Ob es für Unternehmen lohnend ist, Forderungen zu verkaufen, muss genau abgewogen werden. Denn der Forderungsverkauf kann sich auch nachteilig auswirken.
Schwierigkeiten bei der Käufersuche
Abhängig vom Inhalt der Forderung kann es schwierig sein, einen Käufer für die Forderung zu finden.
Minderung des Forderungswertes durch Abschläge
Käufer von Forderungen müssen einen Profit mit ihrem Geschäftsmodell erzielen. Abhängig von der Art der Forderung und ihrer Höhe übernehmen Käufer offene Forderungen mit Abschlägen. Wenn Unternehmen ihre Forderungen verkaufen, müssen sie entsprechende Wertverluste ihrer Forderungen hinnehmen.
Umsetzung im Paket
Bei vielen Anbietern können Unternehmen ihre Forderungen nicht einzeln verkaufen. Damit sich die Übernahme für den Käufer lohnt, müssen Forderungspakete angeboten werden. Die Zusammenstellung von Paketen an Forderungen wiederum kostet Zeit und Sorgfalt, die der Verkäufer im Vorfeld aufbringen muss. Dabei muss im Vorfeld die Abwägung getroffen werden, wie das Verhältnis des Aufwands im Forderungsmanagement im Vergleich zum Verlust durch Abschläge ausfällt und ob es sich lohnt, die Forderungen zu verkaufen.
Kundenkommunikation
Das Forderungsmanagement mag zwar grundsätzlich mit hohem Aufwand verbunden sein. Doch es ermöglicht auch einen unmittelbaren Zugang zum Kunden. Verläuft die Kommunikation zwischen Forderungsmanagement und Kunden positiv, kann sich der Kunde an das Unternehmen binden und in Zukunft wieder dort einkaufen. Viele Kunden hingegen empfinden es als irritierend, wenn sie die Rechnung für einen Einkauf auf das Konto eines ihnen unbekannten Adressaten bezahlen sollen. Das Unternehmen verliert dabei den unmittelbaren Kontakt und die persönliche Ansprache mit dem Kunden. Eine Alternative bietet das sogenannte stille Factoring, bei dem der Forderungsverkauf nicht gegenüber dem Rechnungsempfänger offengelegt wird. Dieses wird in Deutschland allerdings selten angeboten.
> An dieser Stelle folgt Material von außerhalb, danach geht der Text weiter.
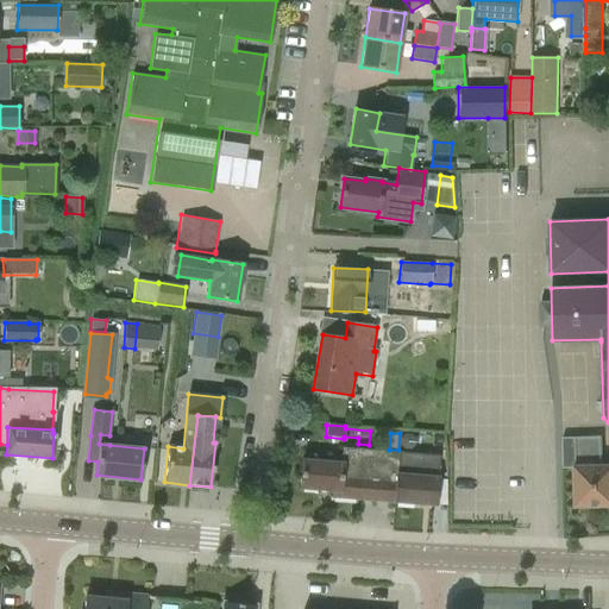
[(602,437),(567,438),(563,438),(564,468),(576,468),(577,507),(608,506),(608,465),(603,465),(602,437)]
Möchten Sie Forderungen verkaufen, müssen Sie mit Abschlägen rechnen. Die Abschläge richten sich nach unterschiedlichen Kriterien. Diese sind:
Für Unternehmen, die Forderungen verkaufen möchten, lohnt es sich, Vor- und Nachteile sorgfältig abzuwägen und im Vorfeld professionelle Beratung in Anspruch zu nehmen.